Every engineering team has a project manager; some have more than one. In fact, the teams who claim to have no project managers actually have the most: everyone on that team is a project manager.
This isn't necessarily a bad thing. When your company is 5-10 people and you all work next to each other, it's easy for everyone to stay on top of the pipeline. You might use GitHub issues, or Trello, and if you need to collaborate on a feature, you can sit down and talk about it all day. If there is a hard deadline on something, everyone is aware of it. When working like this, the task of project management is split democratically, and everyone can process the relatively small stream of information they need.
But as this stream gets larger, your team won't be able to handle the load effectively without more time or expertise. GitHub notifications go ignored, emails are never sent or replied to, and oops!, your API is sending seconds instead of milliseconds. Or, worse, you built a feature none of your clients actually needs.
The natural reaction at these moments is for everyone to alternate between saying, “I need to get better at remembering these things,” and, “You need to tell me when something like this changes!” After a couple of these meetings, everyone is rightfully annoyed, and they all vow to add more reminders to their calendar, take notes at scrum, and beef up their to-do list. They fight against their nature, adding more and more interruptions into their productive time.

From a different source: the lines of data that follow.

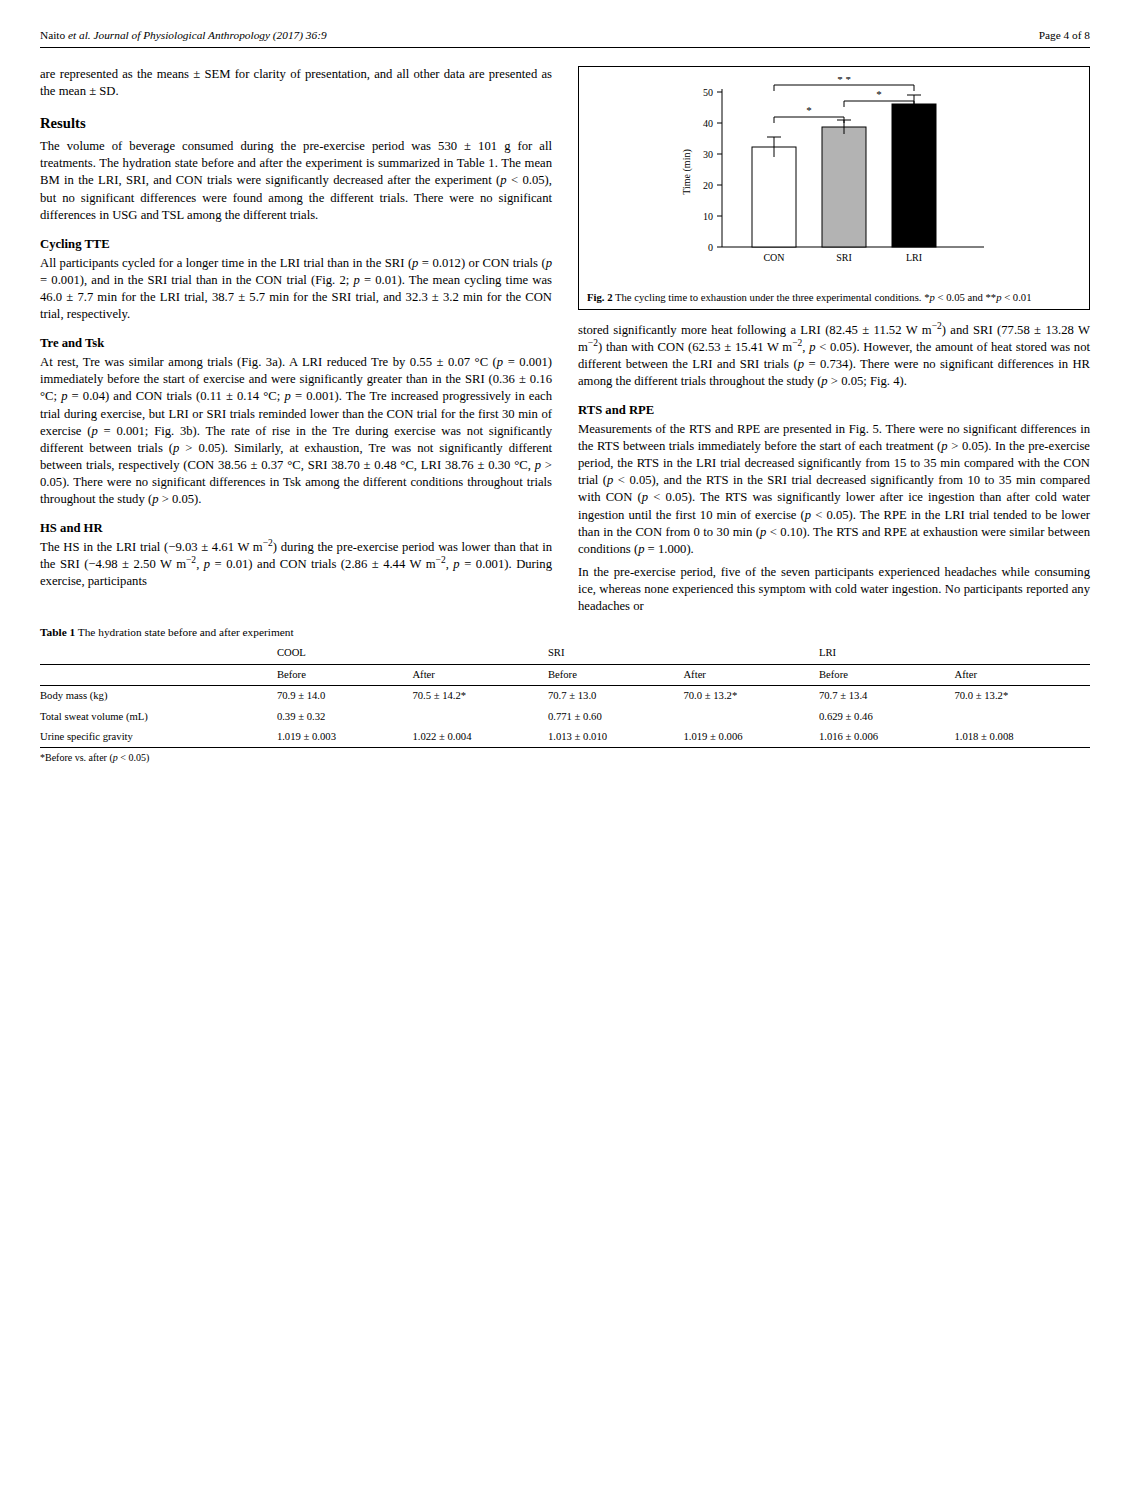Naito et al. Journal of Physiological Anthropology (2017) 36:9
Page 4 of 8
are represented as the means ± SEM for clarity of presentation, and all other data are presented as the mean ± SD.
Results
The volume of beverage consumed during the pre-exercise period was 530 ± 101 g for all treatments. The hydration state before and after the experiment is summarized in Table 1. The mean BM in the LRI, SRI, and CON trials were significantly decreased after the experiment (p < 0.05), but no significant differences were found among the different trials. There were no significant differences in USG and TSL among the different trials.
Cycling TTE
All participants cycled for a longer time in the LRI trial than in the SRI (p = 0.012) or CON trials (p = 0.001), and in the SRI trial than in the CON trial (Fig. 2; p = 0.01). The mean cycling time was 46.0 ± 7.7 min for the LRI trial, 38.7 ± 5.7 min for the SRI trial, and 32.3 ± 3.2 min for the CON trial, respectively.
Tre and Tsk
At rest, Tre was similar among trials (Fig. 3a). A LRI reduced Tre by 0.55 ± 0.07 °C (p = 0.001) immediately before the start of exercise and were significantly greater than in the SRI (0.36 ± 0.16 °C; p = 0.04) and CON trials (0.11 ± 0.14 °C; p = 0.001). The Tre increased progressively in each trial during exercise, but LRI or SRI trials reminded lower than the CON trial for the first 30 min of exercise (p = 0.001; Fig. 3b). The rate of rise in the Tre during exercise was not significantly different between trials (p > 0.05). Similarly, at exhaustion, Tre was not significantly different between trials, respectively (CON 38.56 ± 0.37 °C, SRI 38.70 ± 0.48 °C, LRI 38.76 ± 0.30 °C, p > 0.05). There were no significant differences in Tsk among the different conditions throughout trials throughout the study (p > 0.05).
HS and HR
The HS in the LRI trial (−9.03 ± 4.61 W m−2) during the pre-exercise period was lower than that in the SRI (−4.98 ± 2.50 W m−2, p = 0.01) and CON trials (2.86 ± 4.44 W m−2, p = 0.001). During exercise, participants
0 10 20 30 40 50 Time (min) * * * * CON SRI LRI
Fig. 2 The cycling time to exhaustion under the three experimental conditions. *p < 0.05 and **p < 0.01
stored significantly more heat following a LRI (82.45 ± 11.52 W m−2) and SRI (77.58 ± 13.28 W m−2) than with CON (62.53 ± 15.41 W m−2, p < 0.05). However, the amount of heat stored was not different between the LRI and SRI trials (p = 0.734). There were no significant differences in HR among the different trials throughout the study (p > 0.05; Fig. 4).
RTS and RPE
Measurements of the RTS and RPE are presented in Fig. 5. There were no significant differences in the RTS between trials immediately before the start of each treatment (p > 0.05). In the pre-exercise period, the RTS in the LRI trial decreased significantly from 15 to 35 min compared with the CON trial (p < 0.05), and the RTS in the SRI trial decreased significantly from 10 to 35 min compared with CON (p < 0.05). The RTS was significantly lower after ice ingestion than after cold water ingestion until the first 10 min of exercise (p < 0.05). The RPE in the LRI trial tended to be lower than in the CON from 0 to 30 min (p < 0.10). The RTS and RPE at exhaustion were similar between conditions (p = 1.000).
In the pre-exercise period, five of the seven participants experienced headaches while consuming ice, whereas none experienced this symptom with cold water ingestion. No participants reported any headaches or
Table 1 The hydration state before and after experiment
| | COOL | SRI | LRI |
| --- | --- | --- | --- |
| | Before | After | Before | After | Before | After |
| Body mass (kg) | 70.9 ± 14.0 | 70.5 ± 14.2* | 70.7 ± 13.0 | 70.0 ± 13.2* | 70.7 ± 13.4 | 70.0 ± 13.2* |
| Total sweat volume (mL) | 0.39 ± 0.32 | | 0.771 ± 0.60 | | 0.629 ± 0.46 | |
| Urine specific gravity | 1.019 ± 0.003 | 1.022 ± 0.004 | 1.013 ± 0.010 | 1.019 ± 0.006 | 1.016 ± 0.006 | 1.018 ± 0.008 |
*Before vs. after (p < 0.05)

The reason this inevitably fails is because these management tasks feel like time sinks, busywork, or distractions. Everyone agrees they are necessary, but when they are alone at their desks, they feel like they aren't getting as much done as they used to, and all those damn meetings and emails are just bureaucracy. The distributed project management structure has hit its breaking point, and now an annoying, inefficient system is interfering with your team's core responsibilities and passions.
One piece of advice that has always stuck with me is, “don't do things the hard way.” Don't try to fix or overcome something through sheer willpower – instead, find the easiest and most resistance-free path to your goal. For some teams, that's ad-hoc project management. For teams having the issues I described, the easiest path is likely consolidation. Take all the responsibilities of keeping track of features, integrations, and deadlines, and put them all in one place. Find someone who can do this (not someone who hates it!) and let them handle it for the whole team. This means designating or hiring someone as the project manager, and allocating at least 50% of their time for these tasks.
I've gone through this process a couple of times now, and the best way I've heard project managers described is as the “grease” of a company. You already have all the parts in place and doing their job; the project manager is there to make sure energy is transferred as efficiently and losslessly as possible.